I made the soup a second time for Thanksgiving dinner with my family (it was a big hit with them as well), and I had to peel and chop the squash myself. I nearly lost two fingers but I have to admit, I think the soup turned out better with the fresh squash and that is probably what I will use the next time I make it—though I will chop very carefully. I’m very curious what this soup will taste like with other types of squash and I look forward to experimenting with it.

Caffeine: a temporary solution


Milk was the first thing I gave up, and it has been much easier than I thought. I haven’t been tested against ice cream yet, true, but I used to drink milk daily and I’m lucky to live in an age when there is great demand for vegan/vegetarian products and milk substitutes abound.

Much more difficult to kick has been the main source of my former milk consumption: caffeine. Coffee, espresso, tea — I love them all. Starbucks used to be reserved for emergencies and occasional treats until I got sucked into the gold card vortex last year.

I did try drinking caffeine-free herbal tea but it doesn’t satisfy in the morning. It’s too relaxing.  I did reduce my consumption drastically — because reloading my card twice a month is not acceptable — but I feel like I’m giving up so much already, I’m just not ready to give up caffeine completely.

The switch to soy milk was easy.
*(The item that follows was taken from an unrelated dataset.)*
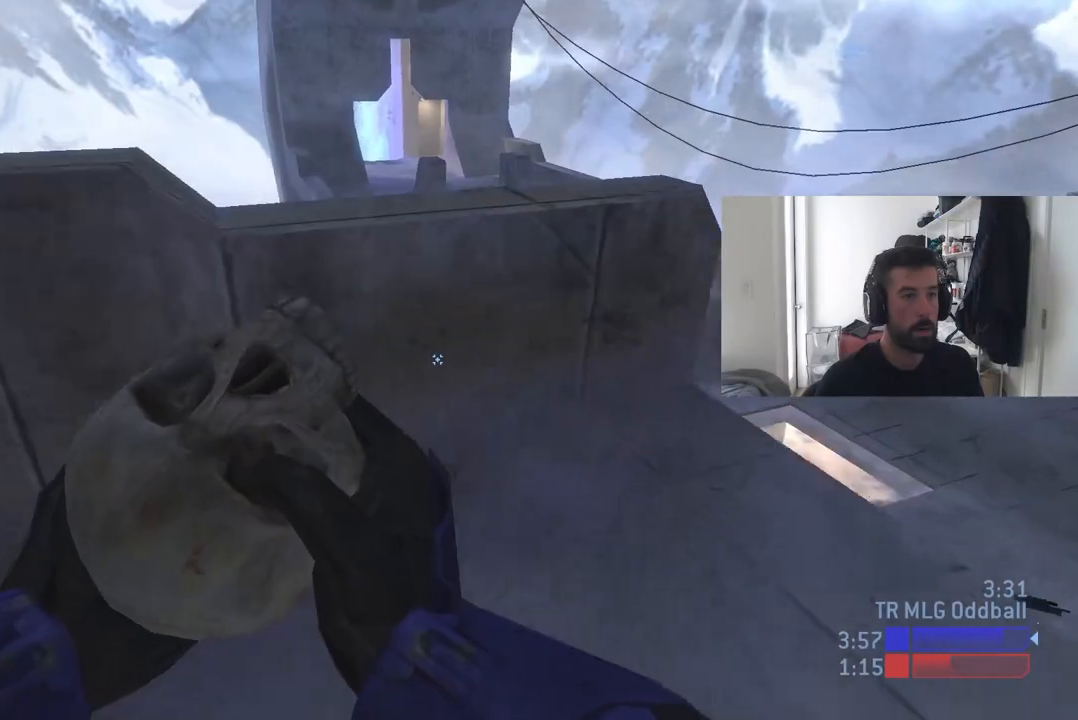
{"buttons": [], "left_stick": "up-right", "right_stick": "down-right", "events": [[183, "right_stick", "right"], [333, "right_stick", "down-right"]]}
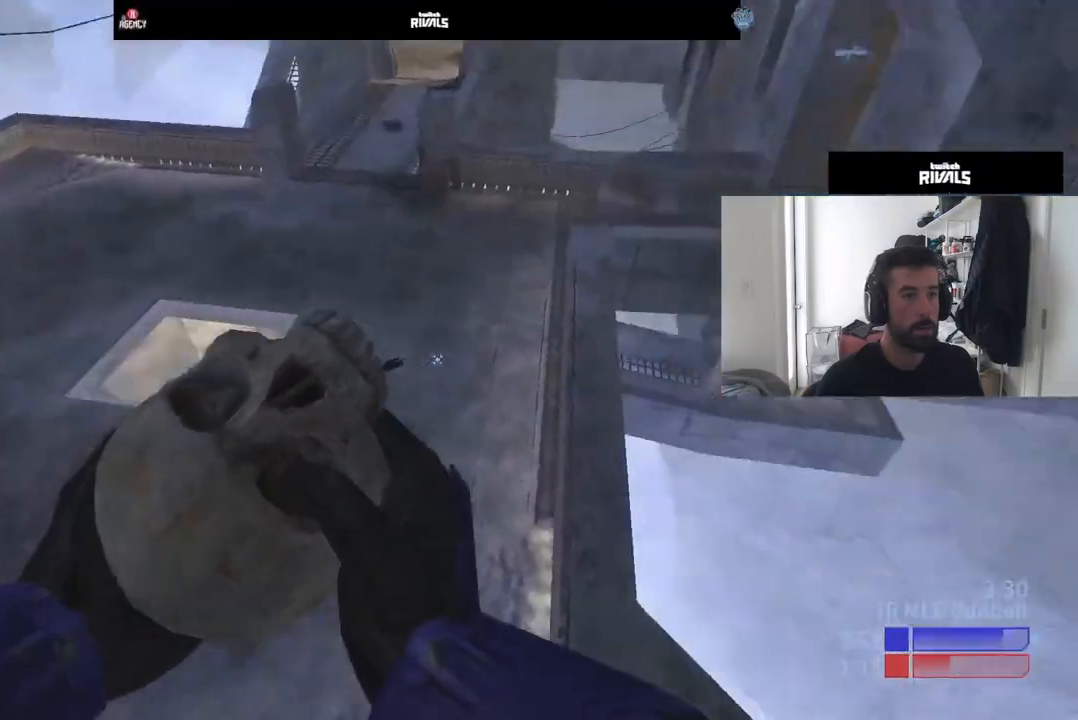
{"buttons": [], "left_stick": "up", "right_stick": "up-right", "events": [[33, "right_stick", "right"], [67, "left_stick", "up"], [234, "right_stick", "center"], [417, "right_stick", "right"], [484, "right_stick", "up-right"]]}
I actually prefer my lattes with soy milk, but that presented other problems. Lattes, and even good old-fashioned coffee, are already an expensive habit, but those assholes at Starbucks no longer give free soy milk to gold cardholders (what assholes!). I also just don’t want to consume that much soy. Soy seems to come up constantly in a vegetarian diet, I don’t want to drink it too.

I decided to try buying an espresso and adding my own almond milk, since it’s a good source of calcium. I DO NOT RECOMMEND IT. It wasn’t horrible, but that’s the best I can say about it.

Next I tried switching to black tea. I love a good English breakfast tea, but that was equally distasteful with almond milk. My first success came when I was poking around the office kitchen and I noticed the stash of earl grey. This is a combination I can stand behind, and it’s become my usual go-to when I feel like I need coffee. It’s great, too, because I don’t have to leave the office or pay for the tea.